Textauszug >>
Buch „Die Unsichtbaren“: D-Day-Girls und Vorzim­merdamen

Vom Kaiserreich bis heute: Ann-Katrin Müller und Maik Baumgärtner beleuchten die lang unterschätzte Rolle von Frauen im Spionagewesen.

Eine Frau anfang des 20. Jahrhunderts blickt ernst in die Kamera

Elsbeth Schragmüller, deutsche Spionagemeisterin in Antwerpen Foto: Photo12/imago

Über kaum eine Tätigkeit sind so viele Klischees in Umlauf wie über die des Geheimagenten: Jenseits von geschüttelten Martinis und Schlapphüten bleibt dabei meist im Verborgenen, wie diejenigen, die im Auftrag ihrer eigenen oder fremder Länder spionieren, wirklich arbeiten. Das gilt besonders für Spioninnen, denen im männlich geprägten Metier allenfalls die Rolle der verruchten „Honigfalle“ oder der nai­ven Zuträgerin zugeschrieben wird. Die Spiegel-Au­to­r:in­nen Ann-Katrin Müller und Maik Baumgärtner haben sich auf die Spur dieser doppelt Unsichtbaren gesetzt. Mittels Gerichtsakten, Behördenarchiven und Interviews mit ehemaligen und aktuell Tätigen beleuchten sie die Rolle weiblicher Geheimagentinnen in Deutschland vom Kaiserreich bis heute.

Deine Aufgaben >>
(a) Warum nennt der Textauszug Spioninnen „doppelt Unsichtbare“? Erklär es kurz.
(b) Auf welche Quellen stützen sich die beiden Autoren laut Textauszug?
(c) Schreib den Teil des Textauszugs noch einmal ab und tausch dabei „Gerichtsakten“ gegen „Briefen“. Fang bei den Worten „Elsbeth Schragmüller, deutsche“ an und hör nach „Kaiserreich bis heute.“ auf.

Datenauszüge >>

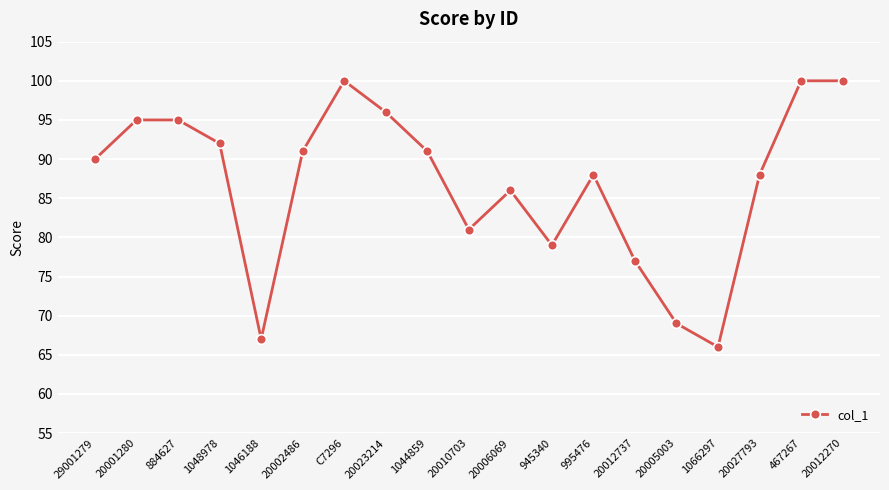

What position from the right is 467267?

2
==
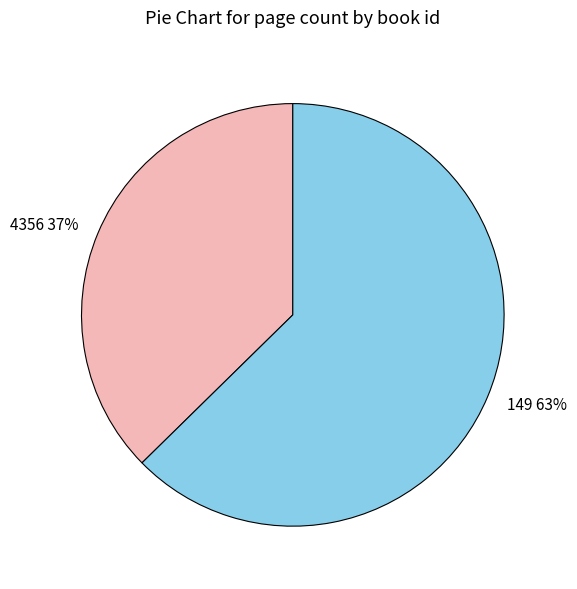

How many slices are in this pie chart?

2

Deine Antworten >>
(a) Wie Geheimagenten wirklich arbeiten, bleibt meist im Verborgenen. Bei Spioninnen kommt noch etwas hinzu: Im von Männern geprägten Metier schreibt man ihnen höchstens die Rolle der verruchten „Honigfalle“ oder der naiven Zuträgerin zu.

(b) Auf Gerichtsakten, Behördenarchive und Interviews mit ehemaligen und aktuell Tätigen.

(c)
Elsbeth Schragmüller, deutsche Spionagemeisterin in Antwerpen Foto: Photo12/imago

Über kaum eine Tätigkeit sind so viele Klischees in Umlauf wie über die des Geheimagenten: Jenseits von geschüttelten Martinis und Schlapphüten bleibt dabei meist im Verborgenen, wie diejenigen, die im Auftrag ihrer eigenen oder fremder Länder spionieren, wirklich arbeiten. Das gilt besonders für Spioninnen, denen im männlich geprägten Metier allenfalls die Rolle der verruchten „Honigfalle“ oder der nai­ven Zuträgerin zugeschrieben wird. Die Spiegel-Au­to­r:in­nen Ann-Katrin Müller und Maik Baumgärtner haben sich auf die Spur dieser doppelt Unsichtbaren gesetzt. Mittels Briefen, Behördenarchiven und Interviews mit ehemaligen und aktuell Tätigen beleuchten sie die Rolle weiblicher Geheimagentinnen in Deutschland vom Kaiserreich bis heute.